§ WRITTEN TASK: Could you restate the entries word for word, without the images?

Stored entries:
+---+

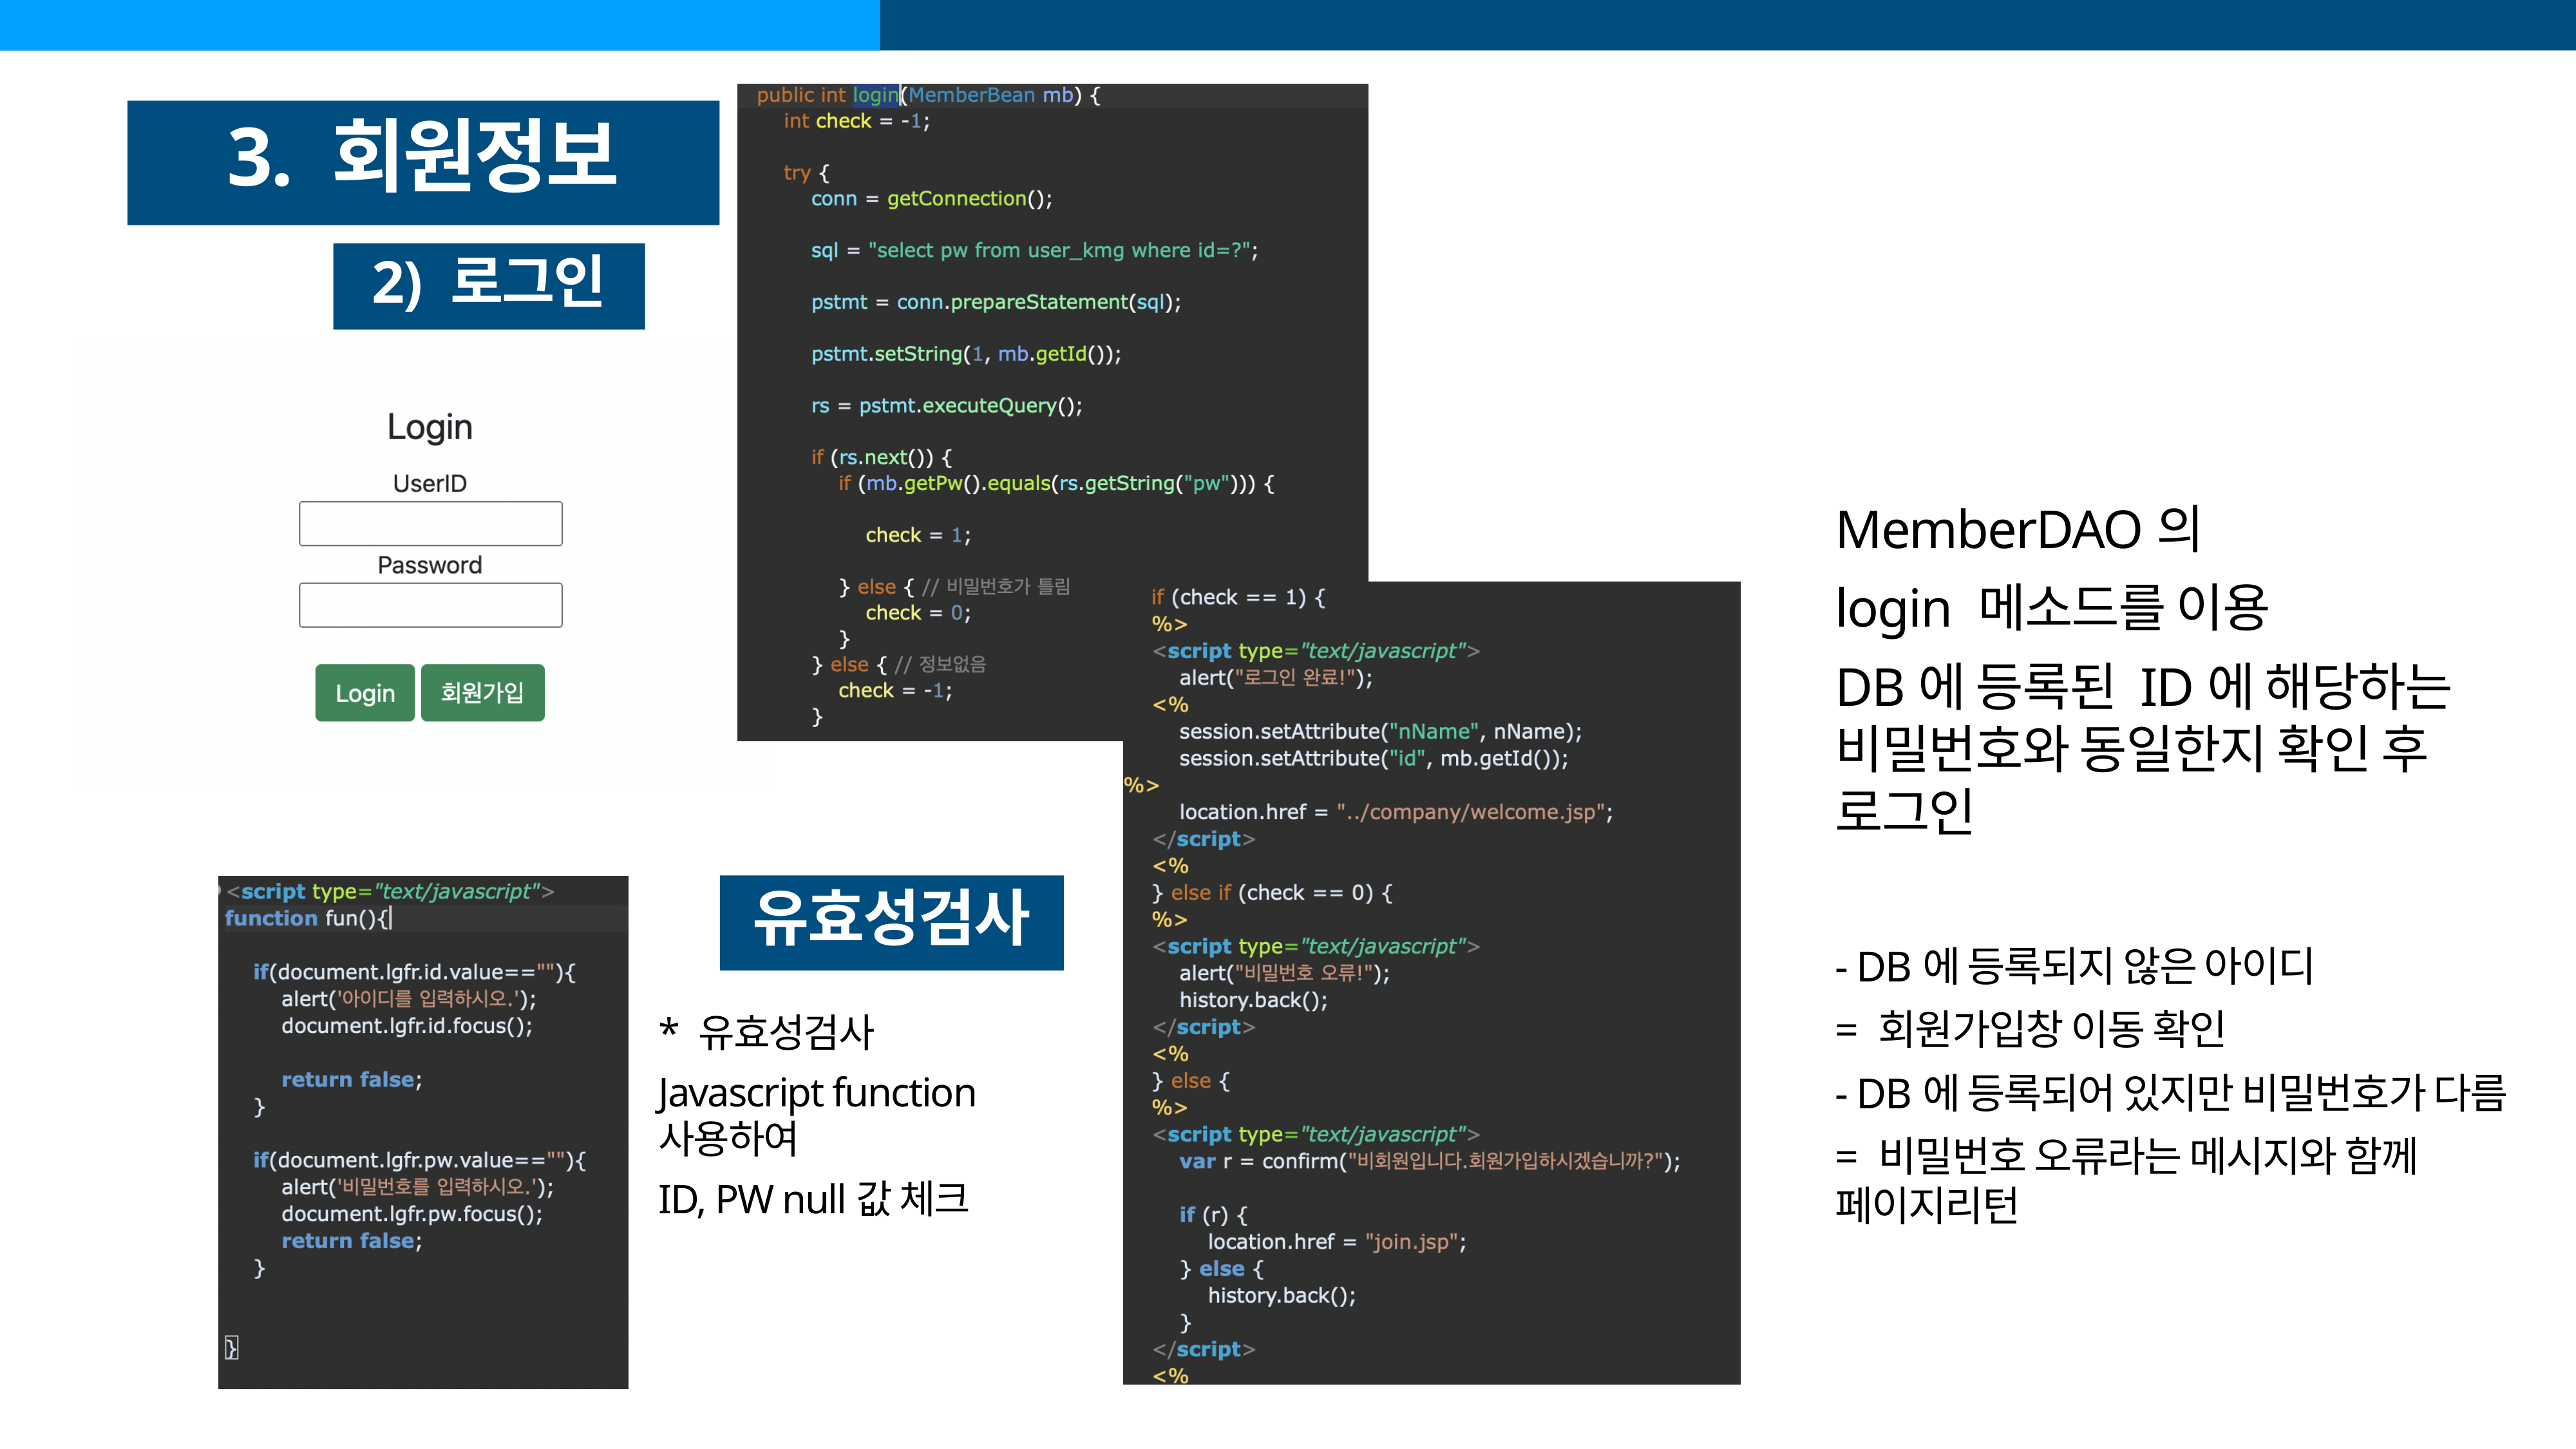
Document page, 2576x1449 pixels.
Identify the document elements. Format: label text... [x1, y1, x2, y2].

text_box * 유효성검사 Javascript function 사용하여 ID, PW null값 체크 [653, 1000, 1119, 1229]
text_box [880, 0, 2576, 51]
text_box [0, 0, 880, 51]
picture [218, 876, 629, 1390]
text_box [333, 243, 645, 330]
text_box MemberDAO의 login 메소드를 이용 DB에 등록된 ID에 해당하는 비밀번호와 동일한지 확인 후 로그인 [1830, 490, 2528, 864]
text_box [719, 875, 1065, 971]
picture [74, 84, 1741, 1385]
title 3. 회원정보 [127, 100, 720, 226]
text_box - DB에 등록되지 않은 아이디 = 회원가입창 이동 확인 - DB에 등록되어 있지만 비밀번호가 다름 = 비밀번호 오류라는 메시지와 함께 페이지리턴 [1830, 898, 2528, 1272]
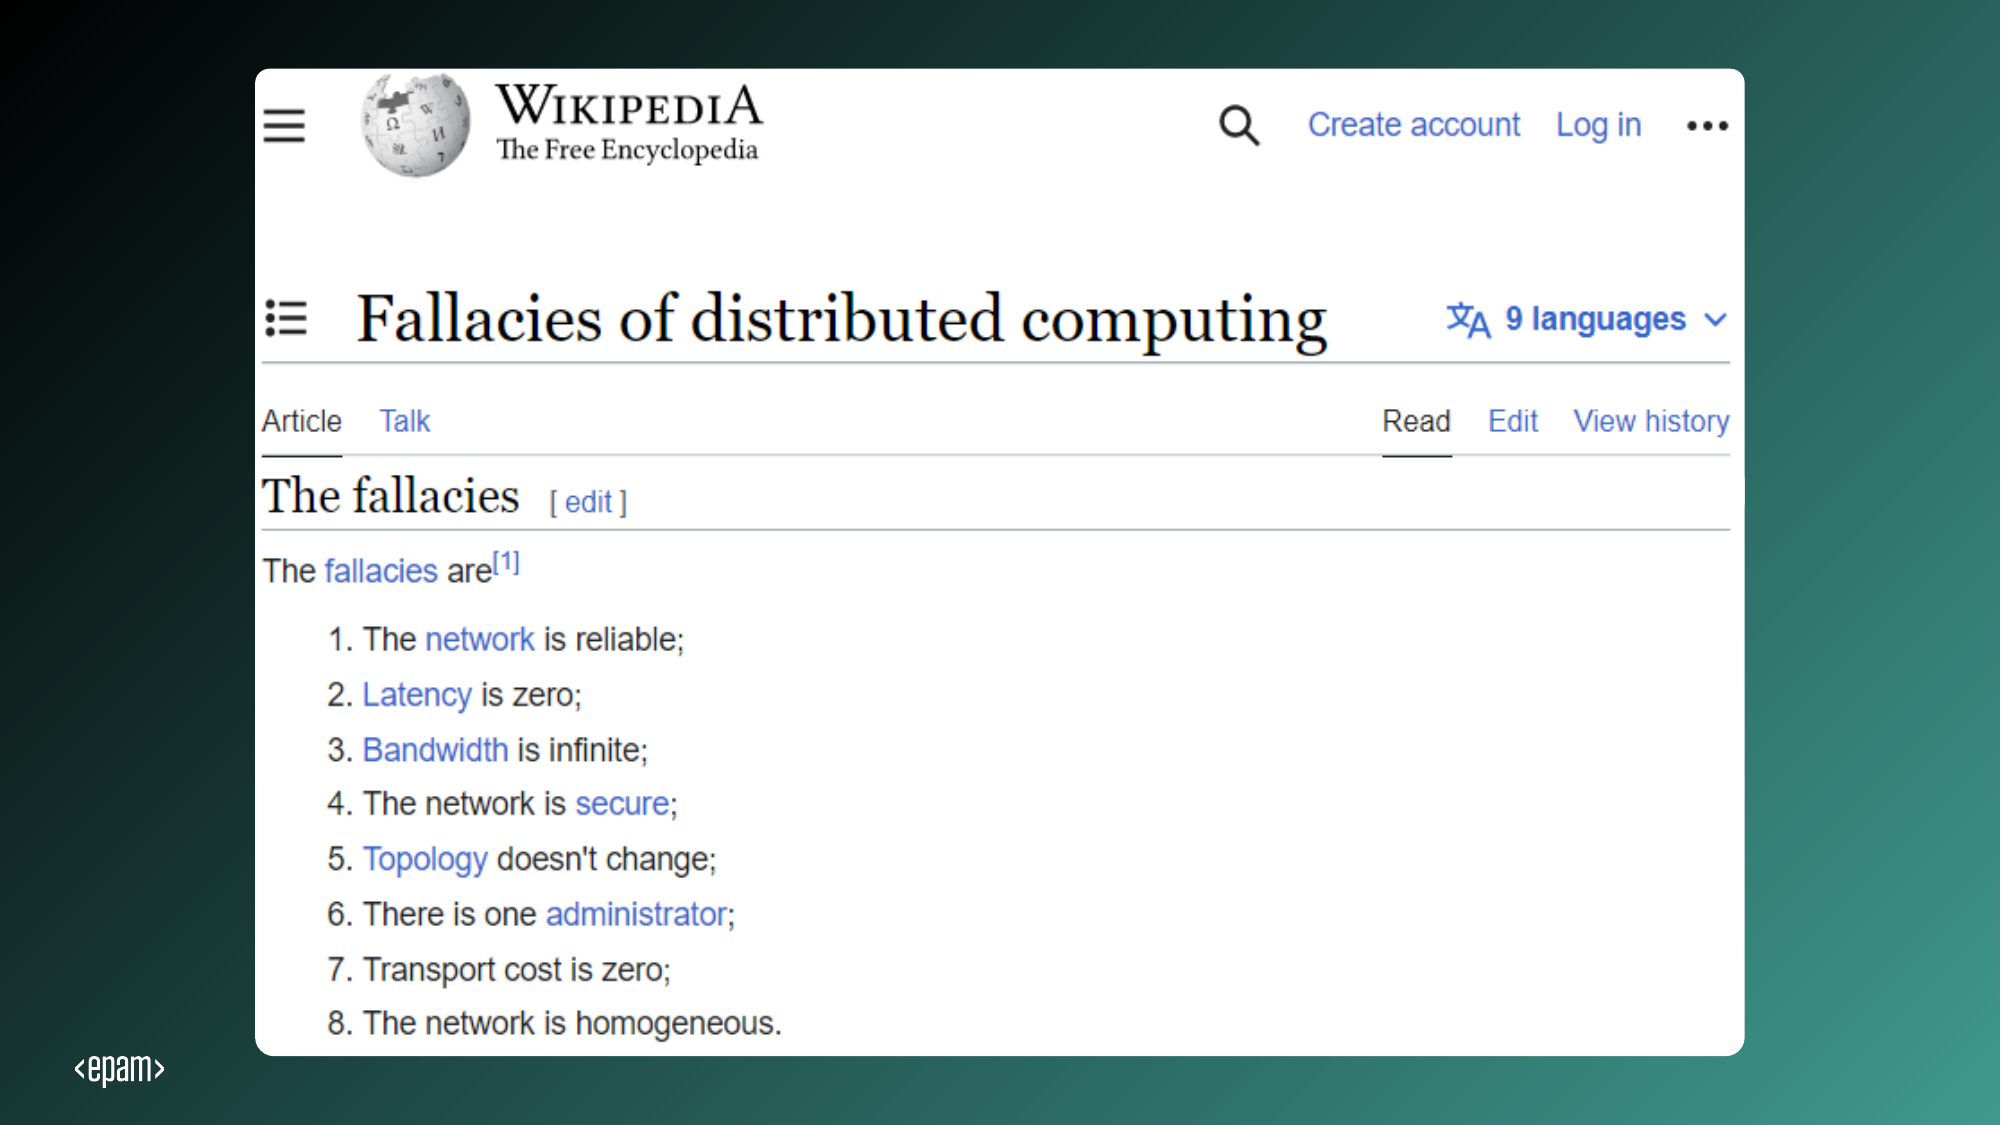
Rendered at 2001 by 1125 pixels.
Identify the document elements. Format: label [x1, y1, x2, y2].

picture [75, 1056, 164, 1088]
text_box [255, 68, 1745, 1057]
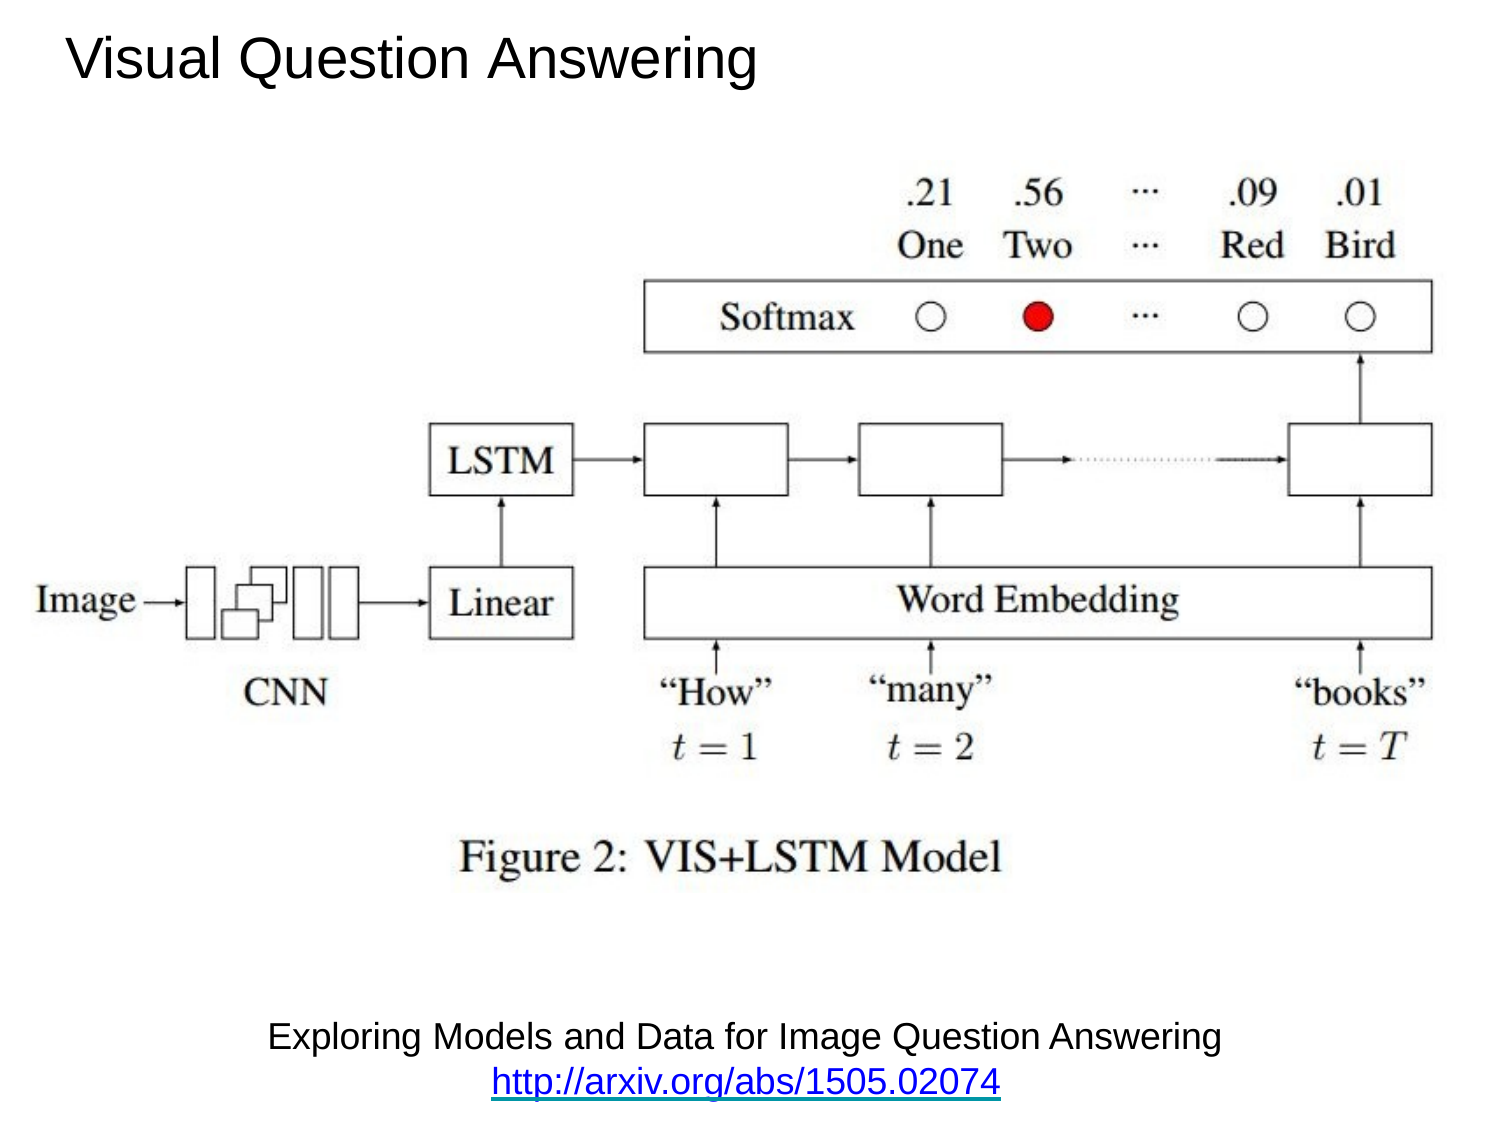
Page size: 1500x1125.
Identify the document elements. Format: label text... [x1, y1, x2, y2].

title Visual Question Answering [63, 18, 764, 160]
text_box Exploring Models and Data for Image Question Answering http://arxiv.org/abs/1505.02074 [265, 1010, 1234, 1102]
text_box [30, 160, 1447, 893]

+---+

§ RESPONSE:
Document page, 2576x1449 pixels.
Identify the document elements. Format: label text... [x1, y1, x2, y2].

text_box * 유효성검사 Javascript function 사용하여 ID, PW null값 체크 [653, 1000, 1119, 1229]
text_box [880, 0, 2576, 51]
text_box [0, 0, 880, 51]
picture [218, 876, 629, 1390]
text_box [333, 243, 645, 330]
text_box MemberDAO의 login 메소드를 이용 DB에 등록된 ID에 해당하는 비밀번호와 동일한지 확인 후 로그인 [1830, 490, 2528, 864]
text_box [719, 875, 1065, 971]
picture [74, 84, 1741, 1385]
title 3. 회원정보 [127, 100, 720, 226]
text_box - DB에 등록되지 않은 아이디 = 회원가입창 이동 확인 - DB에 등록되어 있지만 비밀번호가 다름 = 비밀번호 오류라는 메시지와 함께 페이지리턴 [1830, 898, 2528, 1272]
Rendered at 2001 by 1125 pixels.
Identify the document elements. Format: label [x1, y1, x2, y2].

picture [75, 1056, 164, 1088]
text_box [255, 68, 1745, 1057]
Page size: 1500x1125.
Identify the document elements. Format: label text... [x1, y1, x2, y2].

title Visual Question Answering [63, 18, 764, 160]
text_box Exploring Models and Data for Image Question Answering http://arxiv.org/abs/1505.02074 [265, 1010, 1234, 1102]
text_box [30, 160, 1447, 893]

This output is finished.